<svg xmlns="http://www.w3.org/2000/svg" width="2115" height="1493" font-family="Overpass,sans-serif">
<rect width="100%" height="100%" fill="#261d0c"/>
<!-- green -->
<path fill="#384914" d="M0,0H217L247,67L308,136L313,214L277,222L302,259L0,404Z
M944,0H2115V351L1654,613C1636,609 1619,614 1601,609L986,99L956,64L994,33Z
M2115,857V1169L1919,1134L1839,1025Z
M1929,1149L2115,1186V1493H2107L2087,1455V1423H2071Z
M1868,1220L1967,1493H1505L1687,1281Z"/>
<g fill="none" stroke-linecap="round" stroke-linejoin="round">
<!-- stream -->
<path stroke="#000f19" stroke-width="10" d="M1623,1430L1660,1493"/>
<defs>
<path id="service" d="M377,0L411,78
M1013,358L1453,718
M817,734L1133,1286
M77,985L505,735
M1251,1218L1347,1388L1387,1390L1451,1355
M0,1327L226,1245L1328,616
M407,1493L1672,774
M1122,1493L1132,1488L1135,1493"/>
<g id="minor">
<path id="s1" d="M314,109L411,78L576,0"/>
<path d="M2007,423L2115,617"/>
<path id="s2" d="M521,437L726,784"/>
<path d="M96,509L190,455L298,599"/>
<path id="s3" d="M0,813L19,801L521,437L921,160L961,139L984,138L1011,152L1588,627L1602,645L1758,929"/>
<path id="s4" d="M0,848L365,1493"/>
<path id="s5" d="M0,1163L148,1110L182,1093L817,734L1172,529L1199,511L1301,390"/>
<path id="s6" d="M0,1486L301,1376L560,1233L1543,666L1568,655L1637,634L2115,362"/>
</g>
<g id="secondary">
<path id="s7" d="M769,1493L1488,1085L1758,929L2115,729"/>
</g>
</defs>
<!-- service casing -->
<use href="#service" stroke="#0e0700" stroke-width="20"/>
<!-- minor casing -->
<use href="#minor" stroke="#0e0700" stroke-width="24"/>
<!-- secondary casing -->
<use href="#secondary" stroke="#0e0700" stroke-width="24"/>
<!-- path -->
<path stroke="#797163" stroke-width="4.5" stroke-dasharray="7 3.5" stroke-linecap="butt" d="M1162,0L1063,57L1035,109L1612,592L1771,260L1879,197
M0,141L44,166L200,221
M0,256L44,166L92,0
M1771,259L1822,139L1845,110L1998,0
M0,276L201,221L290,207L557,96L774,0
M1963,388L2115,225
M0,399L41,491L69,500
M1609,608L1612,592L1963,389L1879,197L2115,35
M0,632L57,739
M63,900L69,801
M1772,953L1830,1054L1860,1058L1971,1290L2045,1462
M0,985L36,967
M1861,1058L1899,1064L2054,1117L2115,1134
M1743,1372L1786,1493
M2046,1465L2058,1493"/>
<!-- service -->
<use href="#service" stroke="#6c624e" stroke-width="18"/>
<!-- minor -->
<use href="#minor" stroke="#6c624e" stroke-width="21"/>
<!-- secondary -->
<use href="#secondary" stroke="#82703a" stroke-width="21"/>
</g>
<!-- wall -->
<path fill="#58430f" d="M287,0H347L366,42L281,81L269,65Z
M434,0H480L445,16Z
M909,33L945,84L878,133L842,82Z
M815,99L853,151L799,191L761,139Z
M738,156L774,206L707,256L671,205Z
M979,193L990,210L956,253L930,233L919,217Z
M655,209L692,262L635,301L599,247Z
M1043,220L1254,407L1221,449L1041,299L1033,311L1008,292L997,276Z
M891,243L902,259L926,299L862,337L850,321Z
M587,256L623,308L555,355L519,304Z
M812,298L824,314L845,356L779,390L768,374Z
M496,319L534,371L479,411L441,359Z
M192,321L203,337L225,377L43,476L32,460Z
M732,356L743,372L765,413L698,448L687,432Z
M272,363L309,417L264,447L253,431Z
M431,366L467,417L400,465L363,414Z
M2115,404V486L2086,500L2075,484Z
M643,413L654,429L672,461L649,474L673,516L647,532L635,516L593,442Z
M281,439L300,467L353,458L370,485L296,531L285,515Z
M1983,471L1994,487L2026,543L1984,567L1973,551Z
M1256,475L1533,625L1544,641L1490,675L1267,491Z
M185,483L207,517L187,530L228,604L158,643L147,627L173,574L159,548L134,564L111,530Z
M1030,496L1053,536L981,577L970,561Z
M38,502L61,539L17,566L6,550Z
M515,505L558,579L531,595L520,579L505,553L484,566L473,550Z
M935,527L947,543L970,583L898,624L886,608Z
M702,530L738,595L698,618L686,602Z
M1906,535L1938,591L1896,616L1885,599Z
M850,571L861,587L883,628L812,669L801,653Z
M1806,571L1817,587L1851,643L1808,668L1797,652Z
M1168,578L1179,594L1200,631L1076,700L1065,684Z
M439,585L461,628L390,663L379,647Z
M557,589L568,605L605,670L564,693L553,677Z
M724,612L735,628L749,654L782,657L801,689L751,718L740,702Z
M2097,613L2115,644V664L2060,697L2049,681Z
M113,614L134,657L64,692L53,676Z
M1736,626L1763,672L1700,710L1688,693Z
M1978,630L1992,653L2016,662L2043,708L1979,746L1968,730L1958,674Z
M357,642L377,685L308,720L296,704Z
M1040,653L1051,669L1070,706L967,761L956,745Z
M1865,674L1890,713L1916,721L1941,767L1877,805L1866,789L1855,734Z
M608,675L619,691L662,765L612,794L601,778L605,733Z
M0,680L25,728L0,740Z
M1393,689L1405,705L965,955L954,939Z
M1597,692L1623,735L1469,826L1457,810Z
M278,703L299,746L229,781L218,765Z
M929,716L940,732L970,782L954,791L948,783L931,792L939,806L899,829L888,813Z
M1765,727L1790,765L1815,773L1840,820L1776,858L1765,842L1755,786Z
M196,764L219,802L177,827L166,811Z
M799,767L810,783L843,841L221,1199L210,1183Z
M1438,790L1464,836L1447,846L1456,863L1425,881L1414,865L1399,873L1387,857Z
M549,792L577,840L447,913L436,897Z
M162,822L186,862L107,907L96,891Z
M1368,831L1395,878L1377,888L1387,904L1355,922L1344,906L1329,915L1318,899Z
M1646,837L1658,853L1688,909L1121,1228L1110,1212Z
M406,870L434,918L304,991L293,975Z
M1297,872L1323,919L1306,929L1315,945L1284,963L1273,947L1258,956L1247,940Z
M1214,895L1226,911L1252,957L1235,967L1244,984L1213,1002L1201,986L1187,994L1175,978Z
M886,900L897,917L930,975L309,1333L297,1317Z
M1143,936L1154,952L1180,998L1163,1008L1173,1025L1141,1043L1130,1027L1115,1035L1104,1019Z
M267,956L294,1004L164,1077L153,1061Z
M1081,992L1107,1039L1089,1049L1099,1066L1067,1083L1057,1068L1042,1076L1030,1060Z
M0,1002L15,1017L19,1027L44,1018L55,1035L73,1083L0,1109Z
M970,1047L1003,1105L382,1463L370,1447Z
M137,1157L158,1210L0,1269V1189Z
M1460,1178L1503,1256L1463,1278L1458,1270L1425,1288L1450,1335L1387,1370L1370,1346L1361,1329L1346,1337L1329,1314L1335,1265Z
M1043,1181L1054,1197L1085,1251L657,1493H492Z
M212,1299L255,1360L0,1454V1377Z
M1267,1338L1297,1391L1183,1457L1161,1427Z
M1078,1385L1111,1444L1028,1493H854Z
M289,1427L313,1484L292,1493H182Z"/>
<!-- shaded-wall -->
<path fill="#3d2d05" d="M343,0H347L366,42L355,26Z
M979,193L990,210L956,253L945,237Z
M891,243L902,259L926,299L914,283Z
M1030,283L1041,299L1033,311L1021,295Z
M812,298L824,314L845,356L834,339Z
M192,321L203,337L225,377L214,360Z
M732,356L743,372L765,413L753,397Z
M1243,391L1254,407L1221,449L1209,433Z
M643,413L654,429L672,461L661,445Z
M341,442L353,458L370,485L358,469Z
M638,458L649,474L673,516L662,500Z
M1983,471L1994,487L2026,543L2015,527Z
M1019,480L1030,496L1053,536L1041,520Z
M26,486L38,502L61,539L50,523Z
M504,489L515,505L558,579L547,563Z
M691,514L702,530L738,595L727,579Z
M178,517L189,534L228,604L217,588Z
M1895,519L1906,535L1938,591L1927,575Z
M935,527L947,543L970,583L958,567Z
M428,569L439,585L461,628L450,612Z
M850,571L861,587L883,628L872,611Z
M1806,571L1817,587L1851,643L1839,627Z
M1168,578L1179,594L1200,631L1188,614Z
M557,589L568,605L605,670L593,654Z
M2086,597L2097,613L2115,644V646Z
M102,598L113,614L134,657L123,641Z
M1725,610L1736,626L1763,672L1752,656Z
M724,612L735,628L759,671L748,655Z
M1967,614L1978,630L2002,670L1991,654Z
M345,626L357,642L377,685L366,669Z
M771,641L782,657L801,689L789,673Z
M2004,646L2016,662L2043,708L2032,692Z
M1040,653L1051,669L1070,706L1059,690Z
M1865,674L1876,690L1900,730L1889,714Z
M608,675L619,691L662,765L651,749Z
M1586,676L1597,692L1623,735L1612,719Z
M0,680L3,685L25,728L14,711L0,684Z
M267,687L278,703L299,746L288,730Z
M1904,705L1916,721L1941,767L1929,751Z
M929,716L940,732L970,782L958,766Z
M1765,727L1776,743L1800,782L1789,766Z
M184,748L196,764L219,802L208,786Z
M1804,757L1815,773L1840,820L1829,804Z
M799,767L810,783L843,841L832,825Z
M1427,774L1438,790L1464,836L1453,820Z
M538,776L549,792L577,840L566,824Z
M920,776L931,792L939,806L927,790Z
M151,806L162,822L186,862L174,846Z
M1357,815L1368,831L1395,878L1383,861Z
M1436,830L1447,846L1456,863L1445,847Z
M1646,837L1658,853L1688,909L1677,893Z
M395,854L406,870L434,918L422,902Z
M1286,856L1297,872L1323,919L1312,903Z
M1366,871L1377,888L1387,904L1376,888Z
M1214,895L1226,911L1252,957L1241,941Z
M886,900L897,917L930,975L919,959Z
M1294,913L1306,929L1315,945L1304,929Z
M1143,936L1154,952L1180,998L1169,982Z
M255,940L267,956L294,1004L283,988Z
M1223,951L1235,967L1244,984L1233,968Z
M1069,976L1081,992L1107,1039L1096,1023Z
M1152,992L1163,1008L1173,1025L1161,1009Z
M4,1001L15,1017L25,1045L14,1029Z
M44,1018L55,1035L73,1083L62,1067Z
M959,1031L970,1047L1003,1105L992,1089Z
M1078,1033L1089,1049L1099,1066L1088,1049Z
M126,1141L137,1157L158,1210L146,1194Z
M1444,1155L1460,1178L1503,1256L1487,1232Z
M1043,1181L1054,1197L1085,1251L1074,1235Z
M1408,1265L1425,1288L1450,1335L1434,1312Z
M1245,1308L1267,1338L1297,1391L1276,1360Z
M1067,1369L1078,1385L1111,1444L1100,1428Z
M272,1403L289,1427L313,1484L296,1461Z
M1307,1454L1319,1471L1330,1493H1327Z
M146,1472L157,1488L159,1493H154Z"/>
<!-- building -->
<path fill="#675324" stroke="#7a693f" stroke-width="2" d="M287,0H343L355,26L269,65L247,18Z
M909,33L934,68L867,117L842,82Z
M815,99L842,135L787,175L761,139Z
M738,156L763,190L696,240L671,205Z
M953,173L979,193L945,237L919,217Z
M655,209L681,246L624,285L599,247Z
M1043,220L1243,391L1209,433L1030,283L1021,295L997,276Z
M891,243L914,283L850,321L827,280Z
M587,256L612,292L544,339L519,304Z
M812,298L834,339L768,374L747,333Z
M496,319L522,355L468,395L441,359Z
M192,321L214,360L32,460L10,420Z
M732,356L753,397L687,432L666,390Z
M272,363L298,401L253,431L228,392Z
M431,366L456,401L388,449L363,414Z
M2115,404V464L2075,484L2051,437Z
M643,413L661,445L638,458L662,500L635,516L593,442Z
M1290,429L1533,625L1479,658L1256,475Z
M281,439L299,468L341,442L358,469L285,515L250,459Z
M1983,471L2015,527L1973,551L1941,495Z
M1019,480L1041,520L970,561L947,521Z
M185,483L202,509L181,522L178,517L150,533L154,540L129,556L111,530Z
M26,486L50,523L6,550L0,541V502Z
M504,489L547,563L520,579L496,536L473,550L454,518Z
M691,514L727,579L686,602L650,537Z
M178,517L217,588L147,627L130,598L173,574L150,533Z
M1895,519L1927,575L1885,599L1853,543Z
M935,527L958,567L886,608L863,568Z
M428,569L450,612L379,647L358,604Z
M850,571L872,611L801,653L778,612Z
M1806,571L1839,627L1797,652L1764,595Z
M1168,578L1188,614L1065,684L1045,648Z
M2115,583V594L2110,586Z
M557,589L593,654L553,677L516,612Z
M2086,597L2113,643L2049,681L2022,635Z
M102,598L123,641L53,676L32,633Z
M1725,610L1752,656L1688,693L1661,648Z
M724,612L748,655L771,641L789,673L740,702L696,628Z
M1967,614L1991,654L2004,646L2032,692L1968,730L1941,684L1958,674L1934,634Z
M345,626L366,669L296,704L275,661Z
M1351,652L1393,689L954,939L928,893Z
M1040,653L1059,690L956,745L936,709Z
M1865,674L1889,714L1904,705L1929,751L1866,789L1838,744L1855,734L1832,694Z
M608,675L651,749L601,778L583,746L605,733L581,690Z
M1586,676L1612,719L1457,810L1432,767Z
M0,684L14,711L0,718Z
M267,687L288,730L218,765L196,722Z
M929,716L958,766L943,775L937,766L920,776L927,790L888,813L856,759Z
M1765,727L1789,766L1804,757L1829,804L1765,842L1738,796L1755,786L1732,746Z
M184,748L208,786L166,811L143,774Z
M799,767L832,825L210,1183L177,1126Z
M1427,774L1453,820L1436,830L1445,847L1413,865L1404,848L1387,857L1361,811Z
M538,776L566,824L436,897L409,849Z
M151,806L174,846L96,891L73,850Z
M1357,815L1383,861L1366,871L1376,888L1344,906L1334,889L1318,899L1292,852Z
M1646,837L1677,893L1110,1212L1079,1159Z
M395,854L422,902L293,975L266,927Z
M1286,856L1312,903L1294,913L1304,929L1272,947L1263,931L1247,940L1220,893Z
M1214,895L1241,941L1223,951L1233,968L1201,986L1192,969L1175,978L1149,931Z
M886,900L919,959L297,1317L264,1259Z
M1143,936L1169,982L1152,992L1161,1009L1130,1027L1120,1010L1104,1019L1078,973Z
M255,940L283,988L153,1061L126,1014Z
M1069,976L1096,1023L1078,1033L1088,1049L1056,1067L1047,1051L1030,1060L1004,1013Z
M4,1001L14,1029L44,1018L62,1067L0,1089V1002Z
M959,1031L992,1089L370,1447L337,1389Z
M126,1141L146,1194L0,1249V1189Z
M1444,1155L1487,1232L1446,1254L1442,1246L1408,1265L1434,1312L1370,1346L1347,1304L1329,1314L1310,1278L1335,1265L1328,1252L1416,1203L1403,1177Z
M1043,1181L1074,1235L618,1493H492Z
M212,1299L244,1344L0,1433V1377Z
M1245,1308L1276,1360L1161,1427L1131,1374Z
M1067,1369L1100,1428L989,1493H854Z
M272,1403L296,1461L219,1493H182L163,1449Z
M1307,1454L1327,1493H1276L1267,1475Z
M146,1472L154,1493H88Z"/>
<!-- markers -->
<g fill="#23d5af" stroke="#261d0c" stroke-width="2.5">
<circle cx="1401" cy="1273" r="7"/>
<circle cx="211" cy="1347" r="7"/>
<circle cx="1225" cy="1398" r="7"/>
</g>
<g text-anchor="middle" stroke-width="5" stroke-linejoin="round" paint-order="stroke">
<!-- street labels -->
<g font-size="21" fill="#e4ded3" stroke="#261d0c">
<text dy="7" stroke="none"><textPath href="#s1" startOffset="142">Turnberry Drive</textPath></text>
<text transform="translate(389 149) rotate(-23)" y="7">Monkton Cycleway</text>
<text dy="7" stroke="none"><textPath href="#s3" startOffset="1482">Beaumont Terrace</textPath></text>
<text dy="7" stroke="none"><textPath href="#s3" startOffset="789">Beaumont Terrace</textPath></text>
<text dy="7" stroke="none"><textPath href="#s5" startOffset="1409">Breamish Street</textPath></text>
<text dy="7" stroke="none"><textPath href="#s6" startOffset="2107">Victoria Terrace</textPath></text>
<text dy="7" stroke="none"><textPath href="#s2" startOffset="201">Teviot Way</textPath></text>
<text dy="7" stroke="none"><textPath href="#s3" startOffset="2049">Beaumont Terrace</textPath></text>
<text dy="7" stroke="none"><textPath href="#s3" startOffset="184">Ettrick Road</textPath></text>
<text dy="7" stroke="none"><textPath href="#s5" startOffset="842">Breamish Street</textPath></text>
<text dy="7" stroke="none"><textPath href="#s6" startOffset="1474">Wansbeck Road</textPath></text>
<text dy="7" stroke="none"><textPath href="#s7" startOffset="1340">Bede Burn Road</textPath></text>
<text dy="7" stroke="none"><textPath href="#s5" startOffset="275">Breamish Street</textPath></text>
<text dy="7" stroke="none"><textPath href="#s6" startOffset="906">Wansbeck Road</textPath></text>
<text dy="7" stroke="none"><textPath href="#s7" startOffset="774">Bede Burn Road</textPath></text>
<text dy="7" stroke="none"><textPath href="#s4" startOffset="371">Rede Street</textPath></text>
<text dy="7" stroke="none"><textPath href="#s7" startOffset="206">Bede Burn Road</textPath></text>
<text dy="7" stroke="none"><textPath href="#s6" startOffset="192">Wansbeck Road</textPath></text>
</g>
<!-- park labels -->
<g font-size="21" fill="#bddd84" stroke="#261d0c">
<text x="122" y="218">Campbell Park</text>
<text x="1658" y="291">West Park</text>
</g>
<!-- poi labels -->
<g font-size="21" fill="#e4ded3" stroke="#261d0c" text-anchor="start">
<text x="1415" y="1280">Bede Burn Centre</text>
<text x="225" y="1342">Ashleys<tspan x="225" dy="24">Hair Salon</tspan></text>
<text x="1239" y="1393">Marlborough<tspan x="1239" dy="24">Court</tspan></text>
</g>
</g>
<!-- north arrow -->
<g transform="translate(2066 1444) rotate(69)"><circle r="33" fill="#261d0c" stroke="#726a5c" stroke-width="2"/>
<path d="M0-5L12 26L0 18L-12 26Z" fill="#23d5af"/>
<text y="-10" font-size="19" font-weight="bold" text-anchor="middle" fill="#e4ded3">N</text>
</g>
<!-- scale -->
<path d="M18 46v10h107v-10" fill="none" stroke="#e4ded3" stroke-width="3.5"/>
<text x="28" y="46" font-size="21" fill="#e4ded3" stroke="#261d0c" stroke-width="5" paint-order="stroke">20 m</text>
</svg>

• Problem description: Of all the entries above, retype exactly the lines from the line with "M0,276L201,221L290,207L557,96L774,0" to the line with "M192,321L203,337L225,377L43,476L32,460Z", both included, and no others.

• Written solution:
M0,276L201,221L290,207L557,96L774,0
M1963,388L2115,225
M0,399L41,491L69,500
M1609,608L1612,592L1963,389L1879,197L2115,35
M0,632L57,739
M63,900L69,801
M1772,953L1830,1054L1860,1058L1971,1290L2045,1462
M0,985L36,967
M1861,1058L1899,1064L2054,1117L2115,1134
M1743,1372L1786,1493
M2046,1465L2058,1493"/>
<!-- service -->
<use href="#service" stroke="#6c624e" stroke-width="18"/>
<!-- minor -->
<use href="#minor" stroke="#6c624e" stroke-width="21"/>
<!-- secondary -->
<use href="#secondary" stroke="#82703a" stroke-width="21"/>
</g>
<!-- wall -->
<path fill="#58430f" d="M287,0H347L366,42L281,81L269,65Z
M434,0H480L445,16Z
M909,33L945,84L878,133L842,82Z
M815,99L853,151L799,191L761,139Z
M738,156L774,206L707,256L671,205Z
M979,193L990,210L956,253L930,233L919,217Z
M655,209L692,262L635,301L599,247Z
M1043,220L1254,407L1221,449L1041,299L1033,311L1008,292L997,276Z
M891,243L902,259L926,299L862,337L850,321Z
M587,256L623,308L555,355L519,304Z
M812,298L824,314L845,356L779,390L768,374Z
M496,319L534,371L479,411L441,359Z
M192,321L203,337L225,377L43,476L32,460Z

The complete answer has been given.